General information
- Type: Floatplane
- National origin: United States
- Manufacturer: Paramount Aircraft Corporation
- Designer: Ralph Johnson

History
- Introduction date: 1931
- First flight: 10 April 1931

= Paramount Model 120 Sportster =

The Paramount Model 120 Sportster floatplane, also called the Paramount Model 120 Speedster for the landplane version, was an attempt to build a low production aircraft suitable for the small high-end market during the depression era economy.

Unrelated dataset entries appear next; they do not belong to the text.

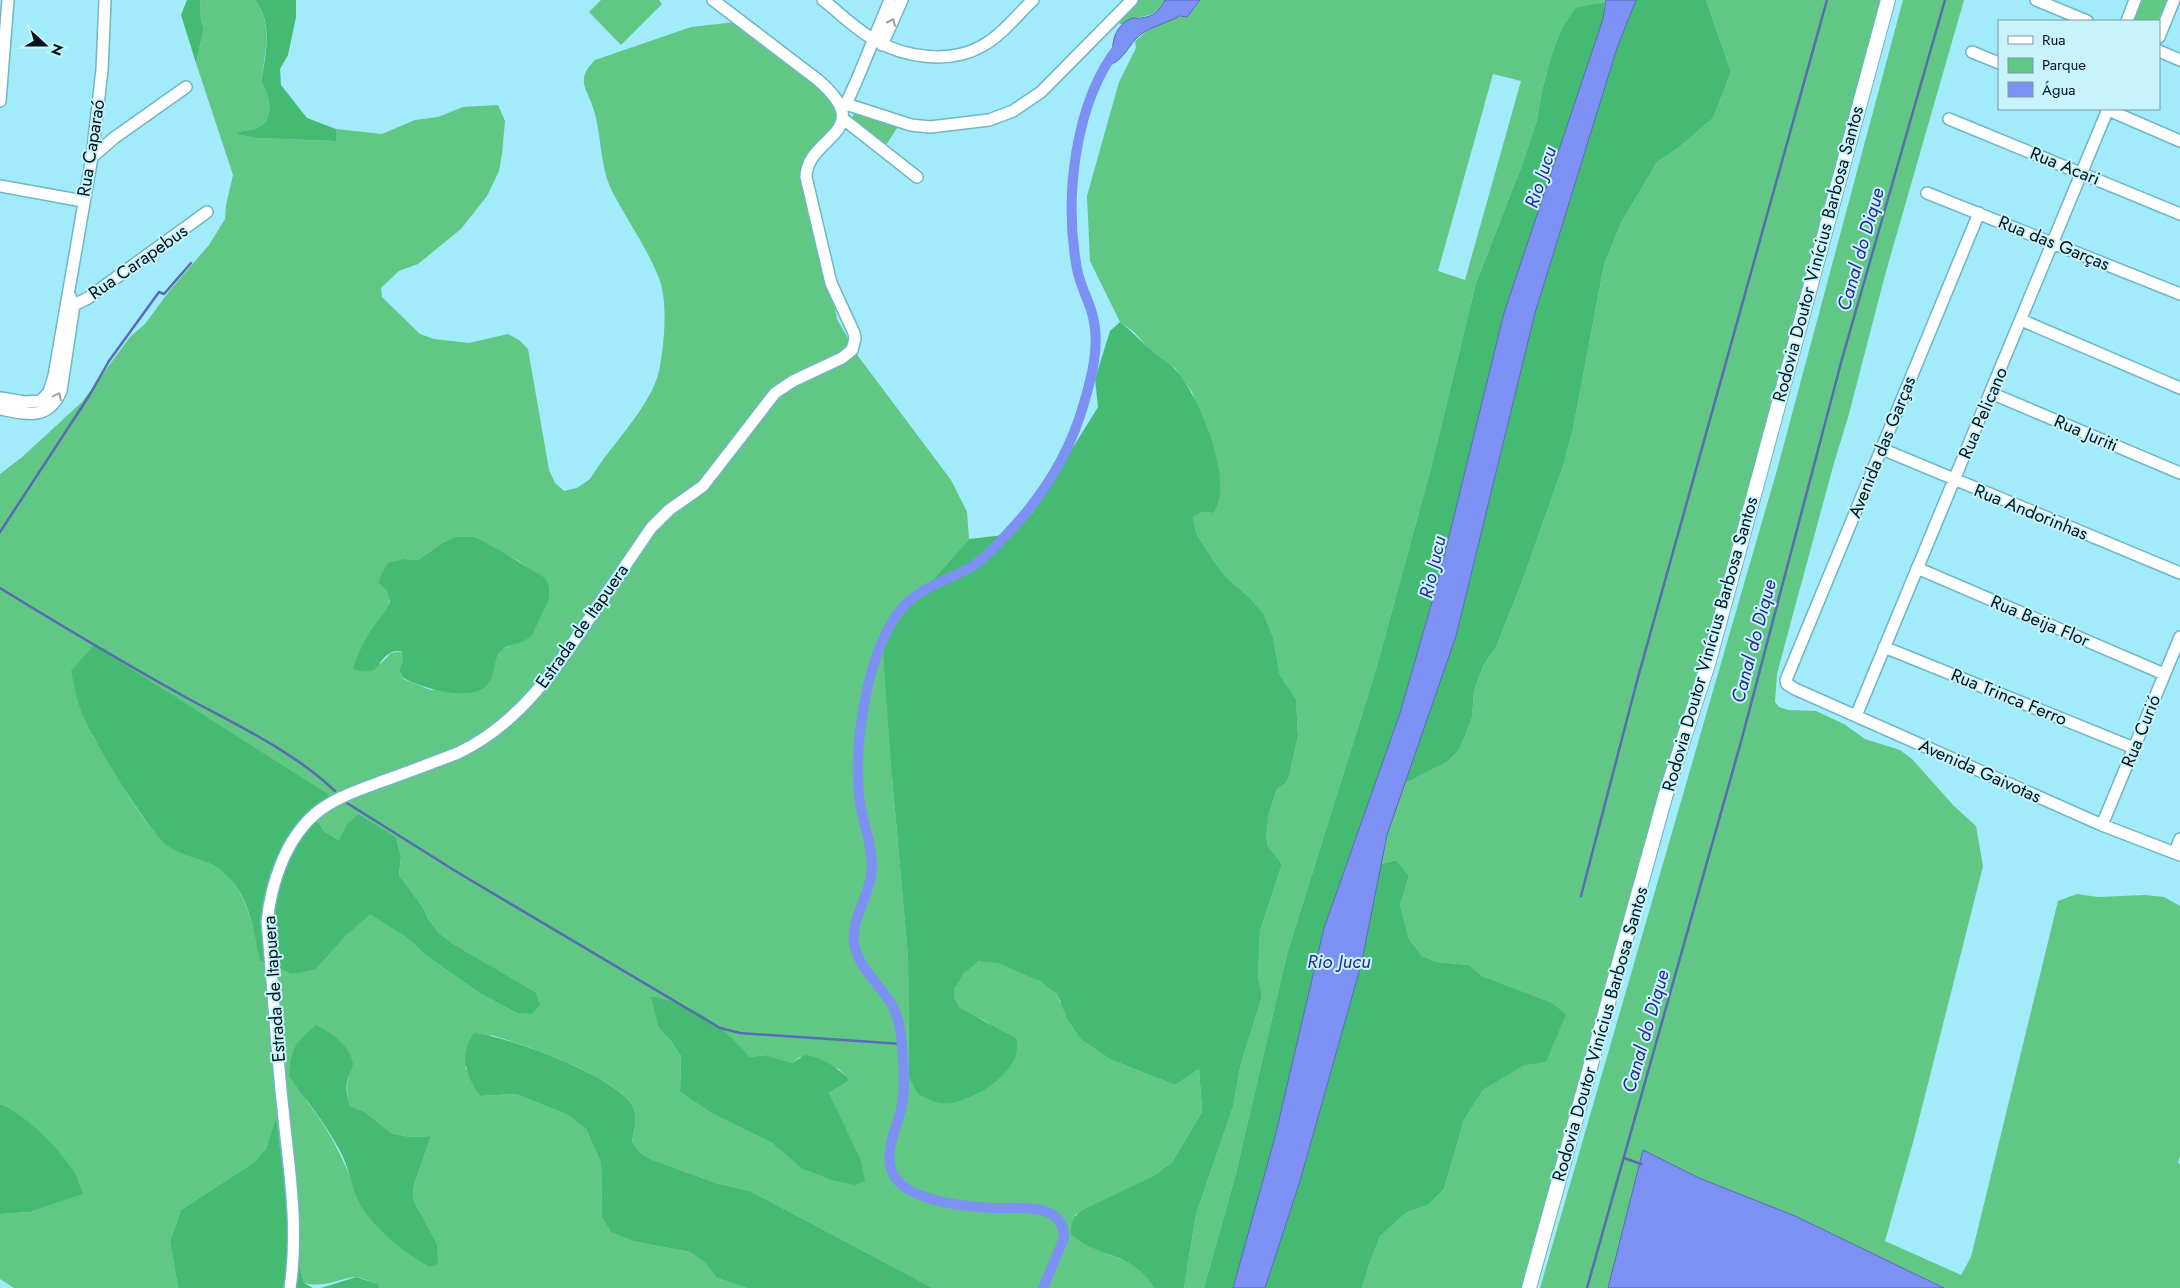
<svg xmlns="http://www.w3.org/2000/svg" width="2180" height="1288" viewBox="0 0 2180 1288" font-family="Jost,sans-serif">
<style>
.green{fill:#60c785;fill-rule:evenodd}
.forest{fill:#45ba73}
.water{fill:#7d91f4;stroke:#586cb2}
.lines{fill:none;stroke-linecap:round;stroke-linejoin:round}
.stream{stroke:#586cb2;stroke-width:2.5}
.canal{stroke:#7d91f4;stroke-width:10}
.minor-casing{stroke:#6fb6c6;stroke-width:14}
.major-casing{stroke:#6fb6c6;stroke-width:16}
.minor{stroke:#fff;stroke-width:11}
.major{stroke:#fff;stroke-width:14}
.oneway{stroke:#99a1a3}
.labels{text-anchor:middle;stroke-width:4;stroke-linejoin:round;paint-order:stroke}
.street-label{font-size:18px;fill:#001419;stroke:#c9f3fc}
.water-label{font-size:19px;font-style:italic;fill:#282799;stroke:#c9f3fc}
</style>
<rect width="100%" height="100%" fill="#a2ebfb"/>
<path class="green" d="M200,0h55c18,22 10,55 6,81 9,15 16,41 -7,48 -7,2 -12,1 -19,5l21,4 79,3 1,-12 46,5 33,-14 23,-3 25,-10 35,-2 7,16 -3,33 -3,17 -12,25 -26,33 -43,35 -19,7 -18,17 1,9 38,37 14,5 35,4 39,-9 11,6 9,9 21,121 6,13 9,8 13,-3 13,-9c19,-32 61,-72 69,-108 5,-24 9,-66 1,-90 -11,-30 -31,-58 -46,-86 -14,-26 -12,-54 -19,-81 -6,-25 -22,-32 0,-54l96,-33 45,-5 84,65 16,20 3,15 -31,38 29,159 21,37 93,124 16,32 2,27 -75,85 -2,153 16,180 1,120 55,23c20,-7 32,-20 45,-35 -6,-13 -10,-28 -18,-39 -7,-11 -43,-11 -36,-37 3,-10 15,-25 25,-28 15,-5 68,21 77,33 1,2 2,4 2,7l53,59 63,25 24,-16 3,43 -30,50 -17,13 -80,40 33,39 27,11 12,12 7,11h-221l-183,-97 -34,-8 -63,-23 -13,-7 -8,-11c2,-13 7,-26 0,-37 -15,-28 -111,-62 -142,-70l-25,32 15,29 36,-2 52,21 18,14 15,34 1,54 35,25 53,10 17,11 10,15 30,10h-367l-2,-4c-7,-2 -17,-7 -24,-7 -19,3 -30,11 -50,6l-13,-53 -15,-110 -10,29 -13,14 -72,47 -11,31 8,47h-164l-14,-9v-65l30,-2 52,-18 -19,-37 -36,-35 -27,-18v-630l21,-16 61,-56 48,-65 15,-13 25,-34 39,-45 16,-26 1,-14 7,-30 -37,-112 8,-35 -3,-6zM457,537h18l45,25 11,8 18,29c-9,16 -28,45 -47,50l-8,13 -3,15 -60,13 -28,-11 -4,-9 4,-11v-8l-12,2 -11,11 -9,-33c10,-11 24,-25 16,-41l17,-31 14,1 24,-17zM92,735l226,75 -1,11 8,11 14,10 20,-28 37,23 5,20 -2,18 23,31 6,13 11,14 16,12 32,19 30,49 -36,-19 -54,-38 -21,-19 -36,-24 -24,23 -30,33 -62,-39c-6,-20 -14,-46 -32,-59 -24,-17 -46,-15 -68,-40 -25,-28 -41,-65 -62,-96zM652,996l80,43 18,18 16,-2 26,8 8,-6 39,12 11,11 -21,13 22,49 -50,26 -29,-25 -61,-30 -31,-21 1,-36 -10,-15 -13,-14zM353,1064c-6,16 -8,26 -3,42l15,6 26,21 19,4 21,-1 -17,49 -1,14 8,15 -69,-32c-12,-32 -25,-54 -46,-82z
M601,0h58l3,4 -41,41 -32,-33z
M1128,0h37c-14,24 -26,11 -42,25l-14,-6z
M1200,0h406l-1,2 -6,1 -38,27 -9,24 -10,36 -5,30 -15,45 -46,118 -45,185 -56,205 -88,281 -51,219 -32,115h-20l12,-74 37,-107 8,-44 21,-66 -4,-21 2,-45 22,-67 -14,-18 -2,-10 3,-23 8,-24 8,-5 4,-7 9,-41 -2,-37 -16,-24 -7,-38 -9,-22 -12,-15 -27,-24 -10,-13 -19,-30 -3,-16 9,-5 11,1 -19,-115 -2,-6 -17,-24 -25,-18 -16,-18 -14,-10 -30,-61 -3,-65 32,-114 17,-34 -1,-6c8,-11 38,-28 52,-25zM1493,74l28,7 -56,199 -27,-9z
M1706,0h181l-125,466 -239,822h-161l6,-20 12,-32 27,-24 21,-7 16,-16 20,-69 19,-30 41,-26 22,-2 4,-60 -68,-26 -13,-11 -32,-3 -15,-6 -13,-17 -9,-34 9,-29 -13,-16 -15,4 6,-29 17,-51 43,-22 12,-12 13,-32 2,-27 9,-25 13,-19 27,-68 41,-116 9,-34 31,-164 17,-42 36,-61 21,-14 35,-30 18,-46z
M1903,0h61l-79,275 -36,139 -15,49 -48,177 -9,34 -2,28 4,5 9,3 28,1 28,13 21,15 35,11 12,9 42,47 22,20 7,40 -69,273 -29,102 76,34 10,-18 87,-356 19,-7 21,3 47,-2 19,2 16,9v251l-2,5 2,3v123h-236l-149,-72 -96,-38 -56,-27 -35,137h-68l237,-818z
M2142,0h25l-9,21h-24z
M856,112l43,13 -15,23 -29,-26 -3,-5z"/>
<path class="forest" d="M187,0h13l1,22 3,6 -8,35 -15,-48z
M255,0h41v17l-8,38 -8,14 1,16 26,33 29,11v12l-80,-3 -21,-4c6,-4 12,-3 19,-5 23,-7 16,-33 7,-48 5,-26 12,-59 -6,-81z
M1636,0h70l25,72 -18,46 -35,30 -21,14 -36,61 -17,42 -31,164 -9,34 -41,116 -27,68 -13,19 -9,25 -2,27 -13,32 -12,12 -43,22 52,-148 79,-323 82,-265z
M1605,2l-2,17 -99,294 -66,268 -38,132 -76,215 -49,209 -36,132 -6,19h-29l32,-115 51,-219 88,-281 56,-205 45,-185 46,-118 15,-45 5,-30 10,-36 9,-24 15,-22z
M1120,322c12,9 20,19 31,28 7,7 17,11 24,19 23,24 61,115 38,144l-11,-1 -9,5 3,16 19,30 10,13 27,24 12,15 9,22 7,38 16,24 2,37 -9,41 -4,7 -8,5 -8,24 -3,23 2,10 14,18 -22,67 -2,45 4,21 -21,66 -8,44 -37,107 -12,74h-30c-23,-38 -54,-28 -83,-54 0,-11 2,-18 12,-24l72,-35 17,-13 30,-50 -3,-43 -24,16 -63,-25 -31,-21 -13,-19 -11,-26 -17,-13 -42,-18 -19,-2 -15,12 -9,15 -1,10 6,10 57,31c0,5 0,11 -1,16 -8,24 -50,52 -76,48 -7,-1 -15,-6 -22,-9l-9,-17 -1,-120 -16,-180 -9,-126 11,-27 75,-85 44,-5 20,-22 65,-105 -3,-28 15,-48z
M456,537h19l26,14 44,27 4,9v12l-17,36c-9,10 -23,8 -30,15 -10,9 -6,26 -15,35 -16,18 -65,3 -84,-7l-4,-8 4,-11 -1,-8c-3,0 -9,0 -12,2 -17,11 -8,24 -37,16 4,-13 10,-26 17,-37 7,-11 15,-18 20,-30l-3,-12 -8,-7 2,-8 7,-12 16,-4 14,1 24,-17z
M94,645l235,150c-3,11 -11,12 -12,26l8,11 14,9 8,-17 12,-10 37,23 5,20 -2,18 23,31 6,13 11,14 16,12 81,48 4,12 -9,9 -14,-1 -36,-19 -54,-38 -21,-19 -36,-23 -24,22 -30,33 -25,5 -17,-9 -14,-4c-6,-30 -11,-68 -37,-89 -15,-13 -39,-15 -55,-26 -23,-18 -80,-113 -89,-141 -4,-11 -5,-23 -8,-34z
M1396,860l13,16 -9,29 9,34 13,17 15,6 32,3 13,11 68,26 16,12 -20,48 -22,3 -41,25 -19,30 -20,69 -16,16 -21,7 -27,24 -12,32 -6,20h-97l35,-107 61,-216 20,-101z
M651,996c10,3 21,5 30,8 27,11 50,32 69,53l16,-2 26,8 13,-8c18,3 32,12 45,25l-21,13 32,68 4,20 -9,4 -24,-5 -31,-12 -29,-25 -61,-30 -31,-21 1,-36 -10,-15 -13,-14z
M316,1025c14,7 35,21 37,39 0,4 -4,10 -5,15 -3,9 -1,17 2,27l15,6 26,21 19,4 21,-1 -17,49 -1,14 24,46 1,19 -8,3c-24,-13 -55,-38 -69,-61 -10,-18 -12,-40 -22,-57 -14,-26 -33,-49 -50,-73 3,-30 5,-31 27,-51z
M474,1033c33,3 142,43 158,72 7,12 2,24 0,37l8,11 13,7 63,23 34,8 183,97h-186l-30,-10 -11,-15 -16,-11 -53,-10 -26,-10 -9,-15 -1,-54 -15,-34 -18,-14 -52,-21 -36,2c-14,-21 -22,-41 -6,-63z
M0,1104c26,11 59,44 74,68 4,6 6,15 9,22l-53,18 -30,2z
M276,1118l15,112 13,53 9,5h-135l-8,-47 11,-31 72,-47 13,-14z
M356,1277l22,7 2,4h-59z"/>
<path class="water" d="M1165,0h35l-13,17 -7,-1c-13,7 -28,10 -40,19 -11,9 -15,23 -28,29 0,-18 0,-36 18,-45 3,-2 8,0 11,-1 12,-1 19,-8 24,-18z
M1606,0h30l-19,48 -82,265 -79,323 -69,199 -26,130 -61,216 -35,107h-32l42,-151 49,-209 76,-215 38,-132 66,-268 99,-294z
M1643,1150l56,28 96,38 149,72h-336z"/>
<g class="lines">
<path class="stream" d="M0,532l89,-136 20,-35 50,-69 5,2 27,-31
M0,588c62,38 124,75 187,110 51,28 106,53 148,93
M347,803l110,69 263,156 20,5 162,11
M1581,896l56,-215 190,-681
M1624,1158l17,6
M1587,1288l155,-550 100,-379 103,-359"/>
<path class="canal" d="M1043,1288l21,-50c0,-37 -45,-29 -70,-30 -29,-1 -94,-7 -103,-39 -6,-21 7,-44 11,-64 3,-19 2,-39 0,-58 -1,-15 -3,-30 -10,-42 -12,-21 -34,-37 -38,-62 -3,-27 18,-50 18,-77 0,-24 -11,-47 -13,-71 -5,-53 8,-147 44,-188 18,-20 45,-27 68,-40 14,-9 26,-22 37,-34 36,-38 62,-80 76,-130 8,-27 16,-58 9,-86 -4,-17 -13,-31 -16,-48 -13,-70 -3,-166 42,-223"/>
<defs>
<path id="minor" d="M823,0c17,13 33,30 52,40 30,18 76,24 107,6 19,-10 35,-31 51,-46
M2036,0l51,21
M2127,21l8,-21
M2159,37l15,-37
M882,45l20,-45
M2159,51l21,9
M1972,52l27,11
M0,101l8,-101
M846,104l65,21 19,2 59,-7 24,-9 28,-19 91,-92
M841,107l5,-3 10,-22 34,-82
M2106,109l74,32
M842,118l75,59
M1949,119l231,95
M92,157l22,-19 72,-51
M0,186l83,15
M1927,193l253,101
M1979,213l-193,467 1,4 8,5 307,136 78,30
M68,306l6,-1 14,-7 119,-86
M2021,320l159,68
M1991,393l189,80
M0,398l25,4 16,-1 8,-9 5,-16 38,-219 10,-87 3,-70
M0,409c27,5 48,12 61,-18l13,-86 -5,-11
M1882,449l298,124
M1917,568l247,106
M1884,647l250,101
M1856,716l252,-607
M2102,825l78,-188
M2175,852l5,-13
M290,1288c9,-61 -1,-119 -7,-179 -7,-62 -10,-125 -16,-187 4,-38 18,-82 48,-108 19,-16 42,-23 65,-32 26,-9 52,-19 78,-29 61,-29 97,-83 133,-137 20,-29 40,-59 60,-88l18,-18 34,-24 72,-93 18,-12 49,-23 10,-8 3,-11 -1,-6 -23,-50 -25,-106c1,-42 73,-44 12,-97l-105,-80"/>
<path id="major" d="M1529,1288l138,-498 42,-129 179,-661"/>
</defs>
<use href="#minor" class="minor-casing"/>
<use href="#major" class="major-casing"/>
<use href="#minor" class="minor"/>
<use href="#major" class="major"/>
</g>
<defs><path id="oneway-chevron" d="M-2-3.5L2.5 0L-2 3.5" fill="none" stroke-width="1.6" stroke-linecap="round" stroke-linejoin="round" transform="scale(1.25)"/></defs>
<g class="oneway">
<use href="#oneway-chevron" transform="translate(892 22) rotate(-66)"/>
<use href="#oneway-chevron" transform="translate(58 396) rotate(-64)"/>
</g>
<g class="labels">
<g class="street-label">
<text transform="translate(91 148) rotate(-81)" y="6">Rua Caparaó</text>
<text transform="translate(2065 166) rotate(22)" y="6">Rua Acari</text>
<text transform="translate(2054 243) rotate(22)" y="6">Rua das Garças</text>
<text transform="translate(1818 254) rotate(-75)" y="6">Rodovia Doutor Vinícius Barbosa Santos</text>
<text transform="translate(138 262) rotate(-35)" y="6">Rua Carapebus</text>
<text transform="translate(1983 413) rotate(-67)" y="6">Rua Pelicano</text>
<text transform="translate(2086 433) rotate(23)" y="6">Rua Juriti</text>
<text transform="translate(1882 447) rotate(-68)" y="6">Avenida das Garças</text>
<text transform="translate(2031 512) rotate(22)" y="6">Rua Andorinhas</text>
<text transform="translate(2040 621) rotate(23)" y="6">Rua Beija Flor</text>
<text transform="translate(582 626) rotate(-55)" y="6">Estrada de Itapuera</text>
<text transform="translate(1710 644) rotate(-74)" y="6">Rodovia Doutor Vinícius Barbosa Santos</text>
<text transform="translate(2009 697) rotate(22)" y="6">Rua Trinca Ferro</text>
<text transform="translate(2141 731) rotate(-68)" y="6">Rua Curió</text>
<text transform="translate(1980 771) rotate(24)" y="6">Avenida Gaivotas</text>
<text transform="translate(274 989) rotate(-94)" y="6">Estrada de Itapuera</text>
<text transform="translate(1600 1034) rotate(-74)" y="6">Rodovia Doutor Vinícius Barbosa Santos</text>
</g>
<g class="water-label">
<text transform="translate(1540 177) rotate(-72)" y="7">Rio Jucu</text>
<text transform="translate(1860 249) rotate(-74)" y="7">Canal do Dique</text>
<text transform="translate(1432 567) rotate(-77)" y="7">Rio Jucu</text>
<text transform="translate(1753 641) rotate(-75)" y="7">Canal do Dique</text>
<text x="1339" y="968">Rio Jucu</text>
<text transform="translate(1645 1031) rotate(-74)" y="7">Canal do Dique</text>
</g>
</g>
<rect x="1998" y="20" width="162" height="90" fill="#c9f3fc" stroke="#799aa1"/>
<rect x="2008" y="36" width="25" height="8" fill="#ffffff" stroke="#799aa1"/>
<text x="2042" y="45" font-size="15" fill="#001419">Rua</text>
<rect x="2008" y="58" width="25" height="15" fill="#60c785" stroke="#799aa1"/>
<text x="2042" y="70" font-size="15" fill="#001419">Parque</text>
<rect x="2008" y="82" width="25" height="15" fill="#7d91f4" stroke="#799aa1"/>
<text x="2042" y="95" font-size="15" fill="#001419">Água</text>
<g transform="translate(45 45) rotate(111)" stroke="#c9f3fc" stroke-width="4" paint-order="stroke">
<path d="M0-4L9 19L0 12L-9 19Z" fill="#001419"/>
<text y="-8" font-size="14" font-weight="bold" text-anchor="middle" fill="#001419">N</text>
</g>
</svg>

==Design and development==

Walter J. Carr and Ed Behse founded the Paramount Aircraft Corporation to build the Paramount Cabinaire enclosed biplane. After poor sales of the aircraft, Carr left the company and Behse pursued a new design using the Warner engine used in the Cabinaire.

The Sportster was a two-seat side-by-side configuration open-cockpit, strut-braced, low-wing monoplane with a radial engine and float landing gear sourced from Aircraft Products. The prototype was built in six weeks and featured a red leather interior.

==Operational history==
The prototype was test flown and then demonstrated at the 1931 National Aircraft Show in Detroit, receiving several orders. On 16 May 1931 company owner Behse gave demonstration rides in the aircraft. On the second flight of the day, his passenger was Whitney Merritt, who helped assemble the aircraft. The aircraft took off, climbed to 150 feet of altitude and dove into the water, killing both occupants. The company was dissolved soon after.